REQUIRED ACTION: Pick out every line in the rows below that contains the word "greater", and copy each one in full.

MATERIAL SUPPLIED:
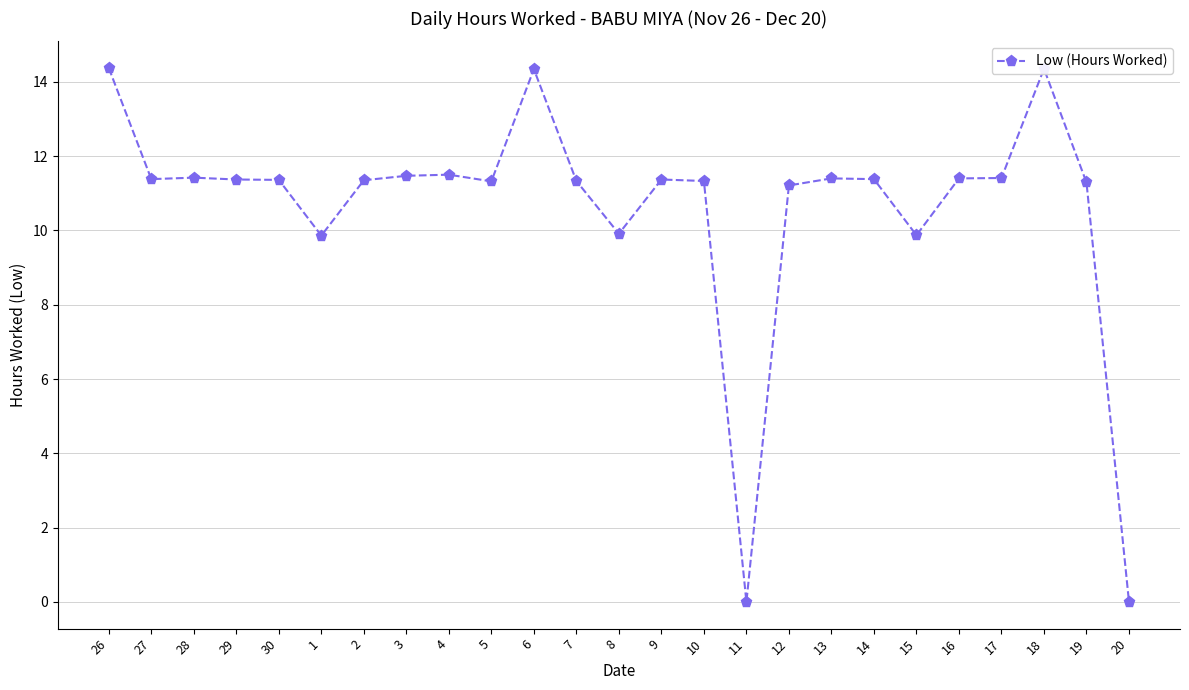

True or false: the data has more than 0 interior local peaks.

True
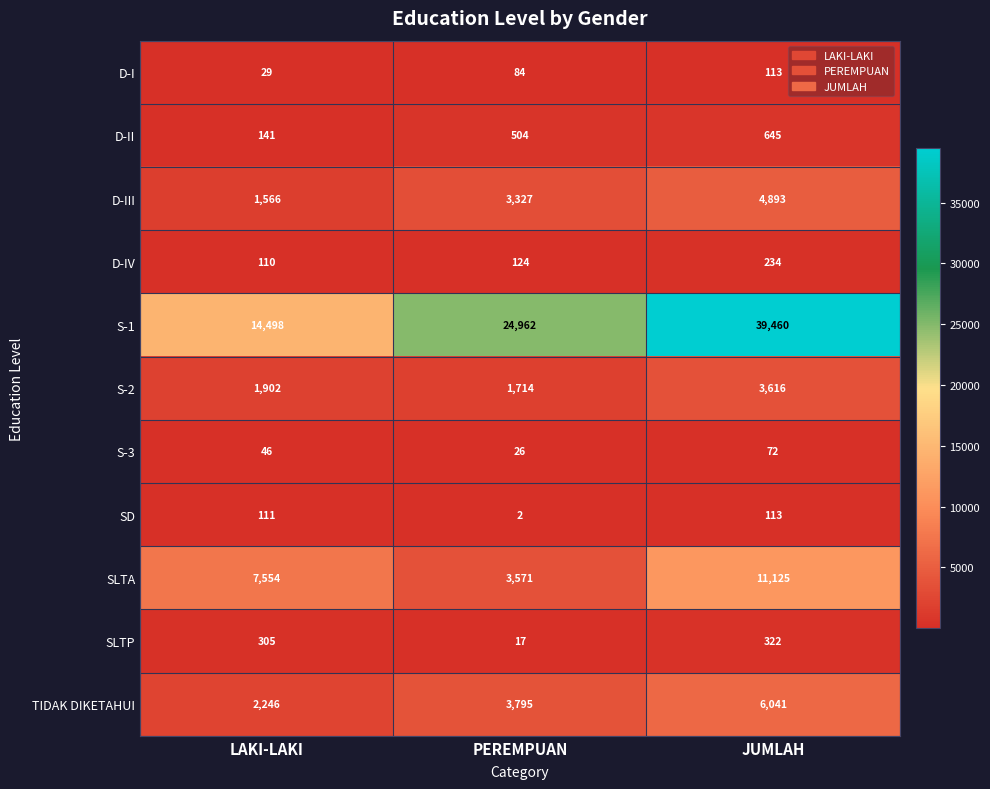

How many data points does each series have?

3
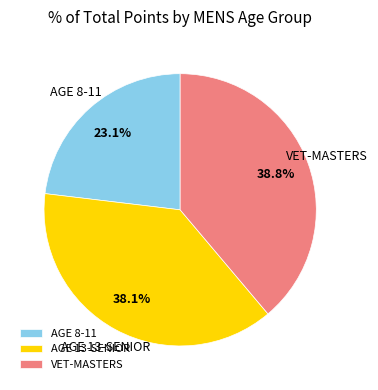

Between AGE 13-SENIOR and VET-MASTERS, which is larger?

VET-MASTERS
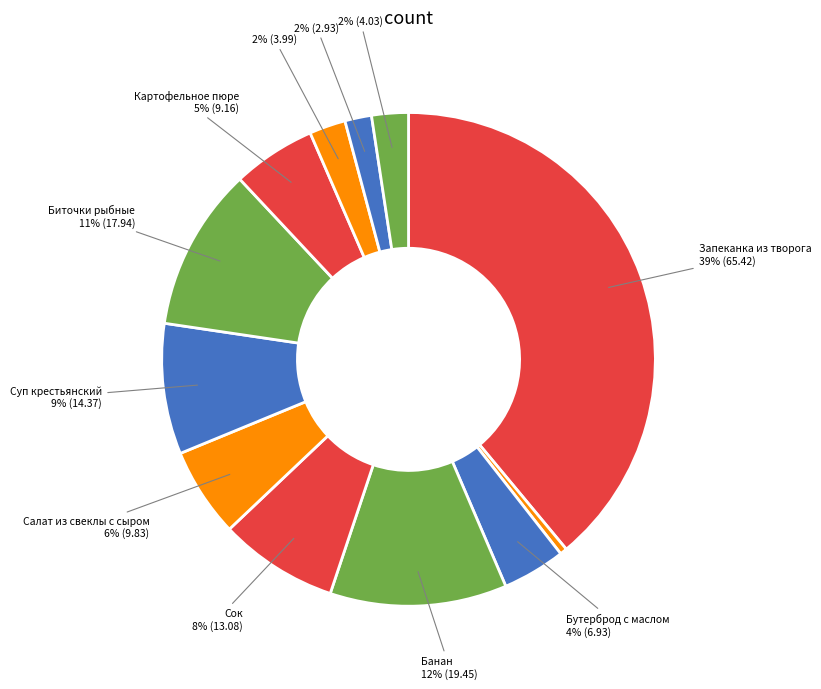

To the nearest percent, what is the difference between the largest and smallest slice percentages?

38%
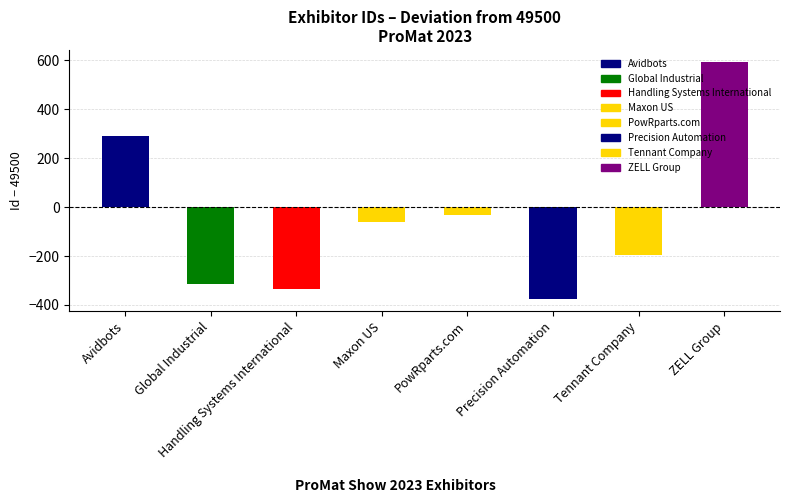

Reading left to right, list all the values displayed in this chart.

Avidbots=291	Global Industrial=-314	Handling Systems International=-334	Maxon US=-63	PowRparts.com=-31	Precision Automation=-377	Tennant Company=-197	ZELL Group=593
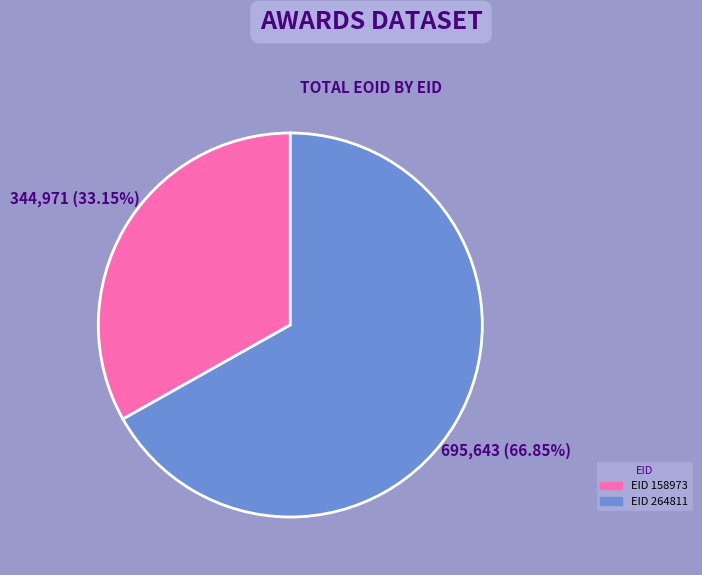

Which category has the biggest portion of the pie?

EID 264811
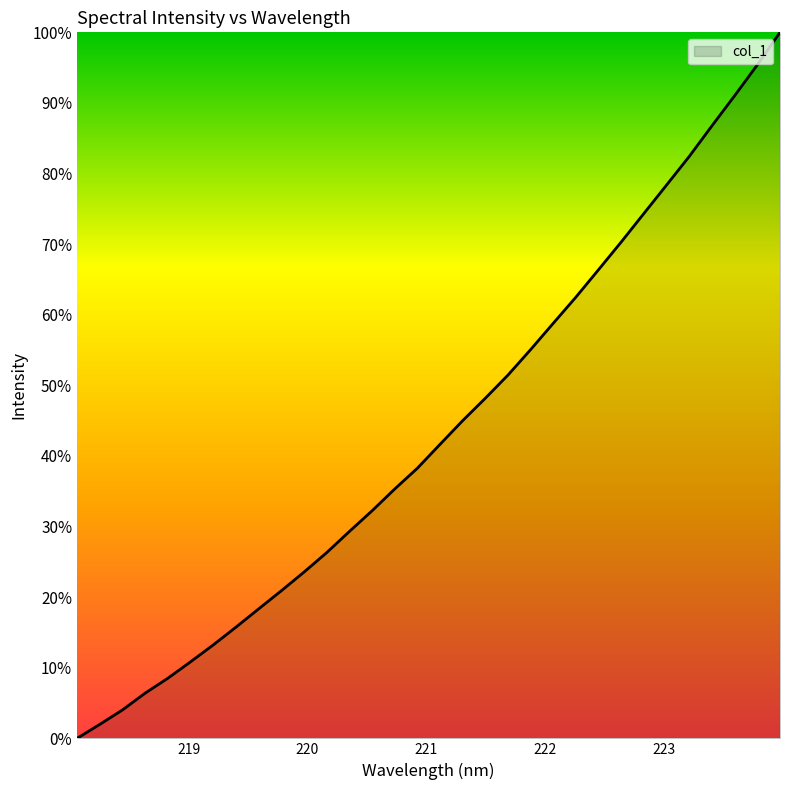

Reading left to right, transcribe all the data shown in this chart.

0.0	2.0	4.0	6.4	8.5	10.8	13.2	15.7	18.3	20.9	23.6	26.3	29.3	32.2	35.3	38.3	41.7	45.0	48.2	51.5	55.1	58.8	62.5	66.4	70.3	74.4	78.4	82.5	86.8	91.0	95.4	100.0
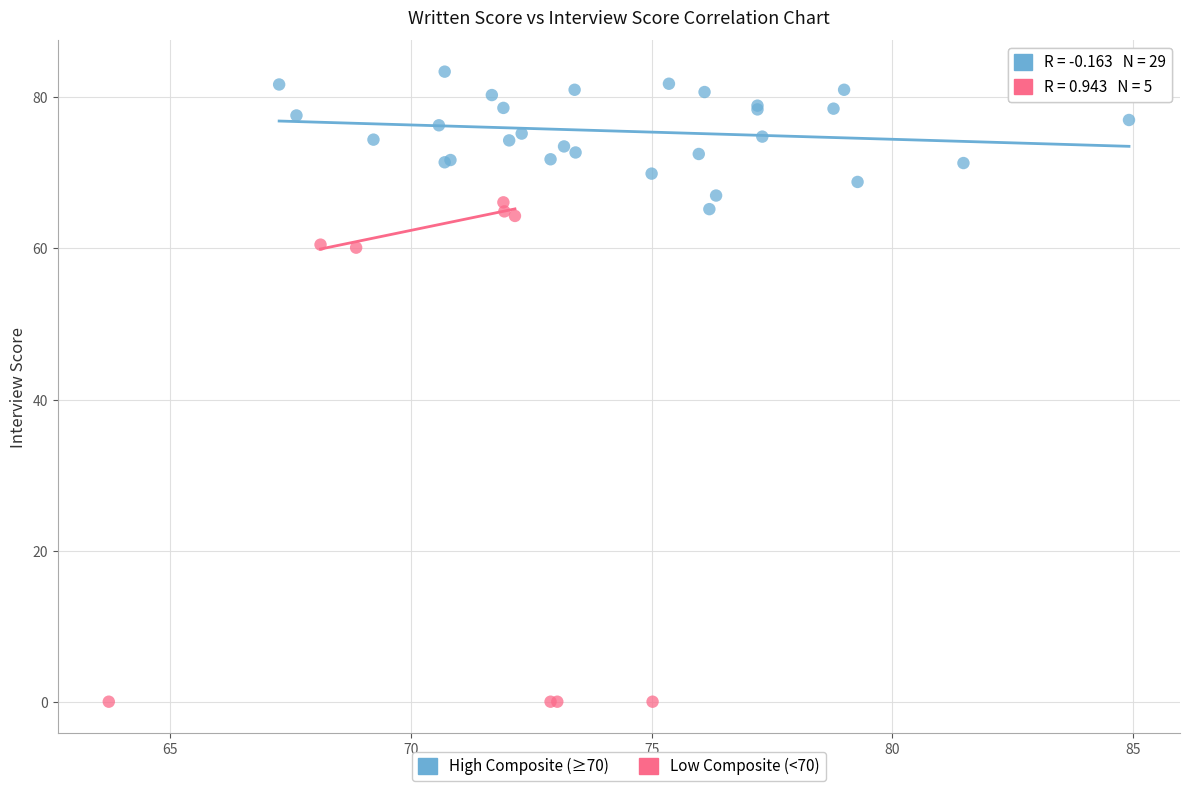

Which series has the largest Y range (max minus min)?

Low Composite (<70)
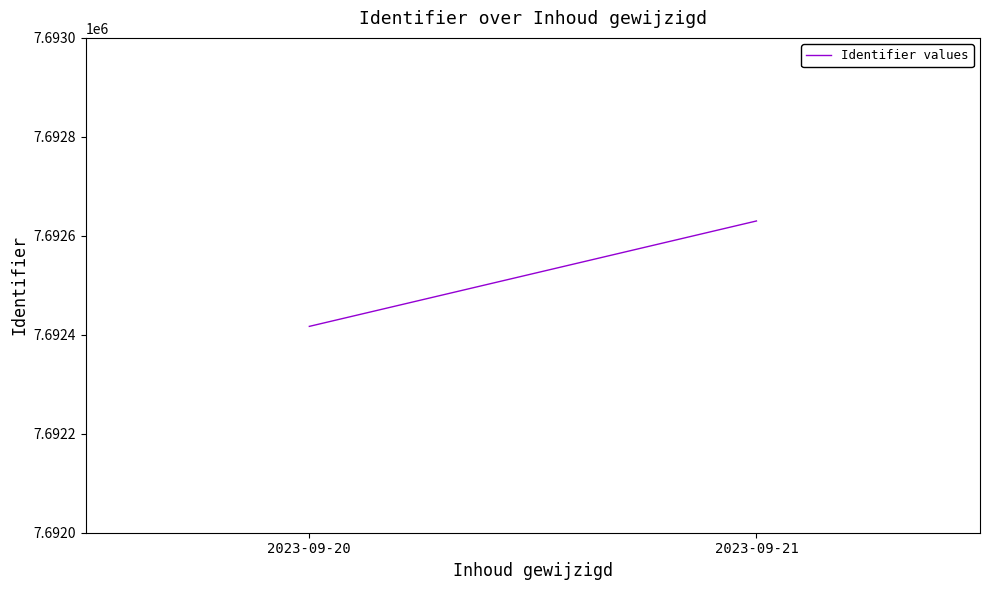

The value at 2023-09-21 is 7692630. True or false?

True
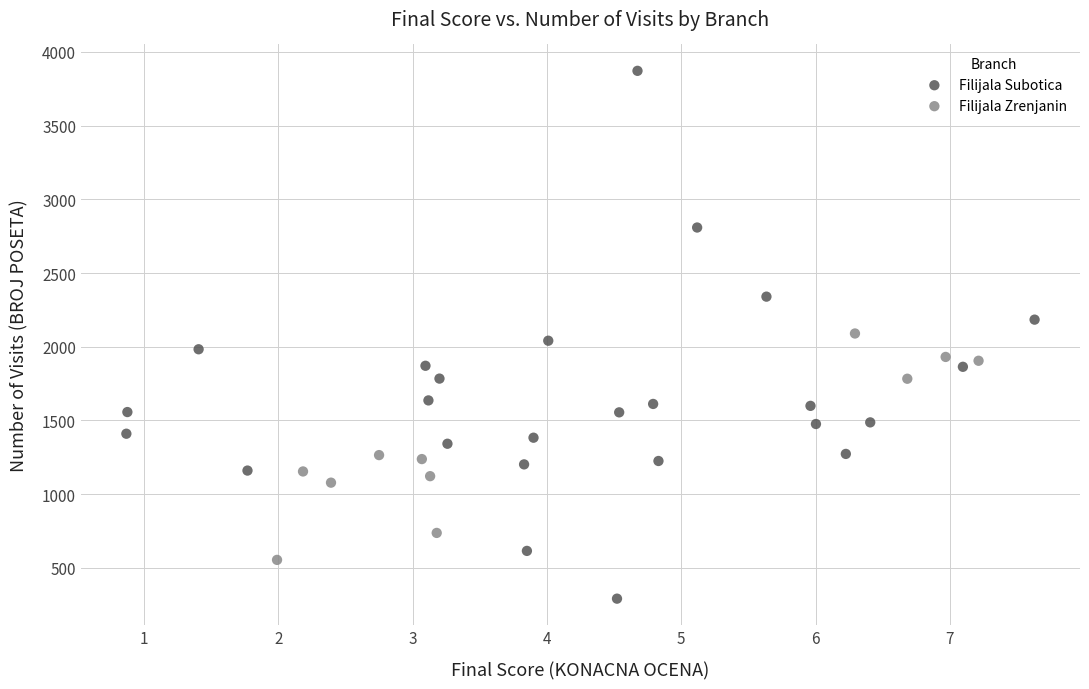

Which series contains the highest Y value?

Filijala Subotica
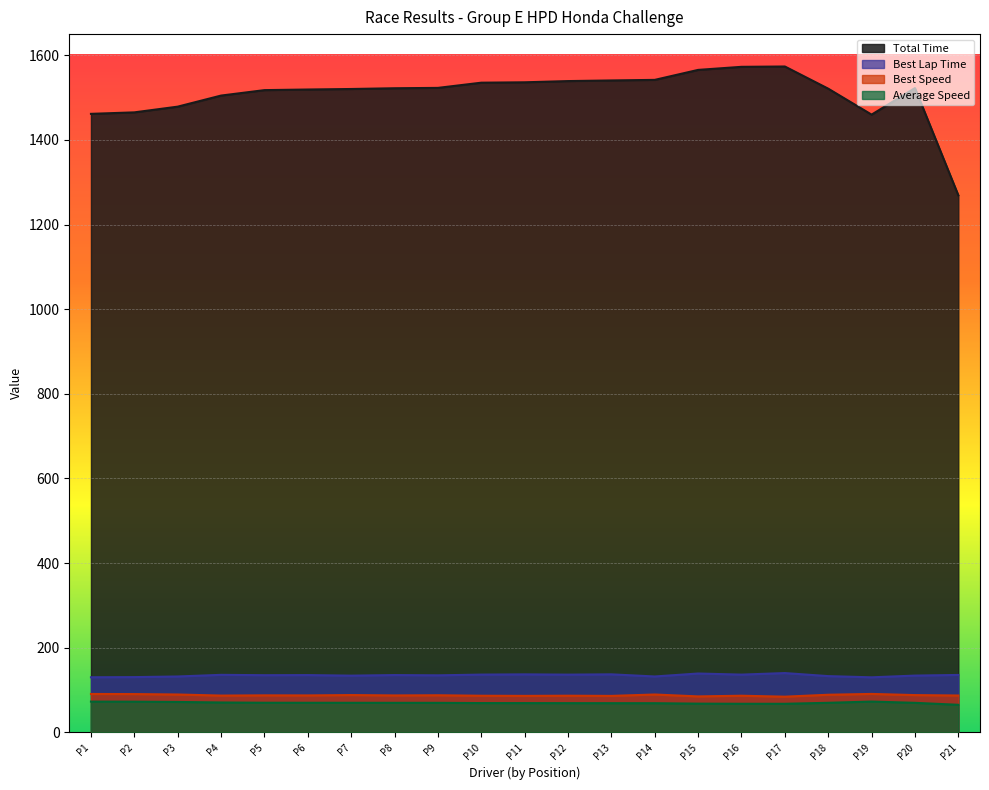

Is the value of Best Lap Time at P17 greater than the value of Average Speed at P20?

Yes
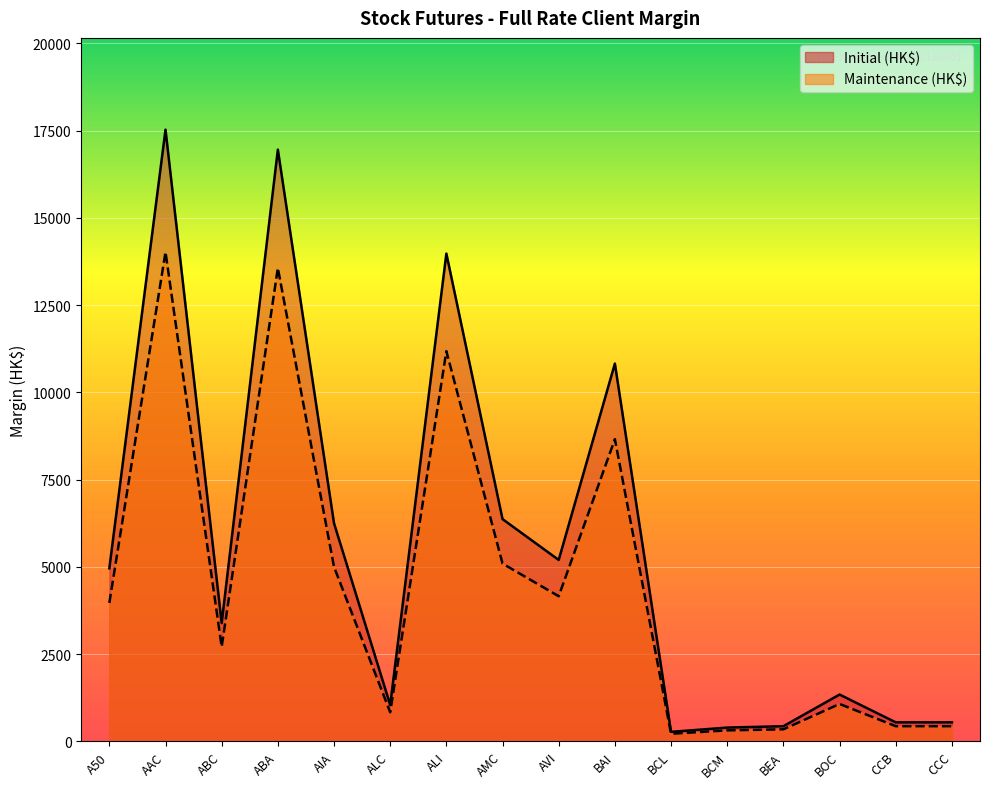

Is the value of Maintenance (HK$) at BEA greater than the value of Initial (HK$) at ABC?

No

EXERCISE RESULT:
Is the value of Best Lap Time at P17 greater than the value of Average Speed at P20?
Is the value of Maintenance (HK$) at BEA greater than the value of Initial (HK$) at ABC?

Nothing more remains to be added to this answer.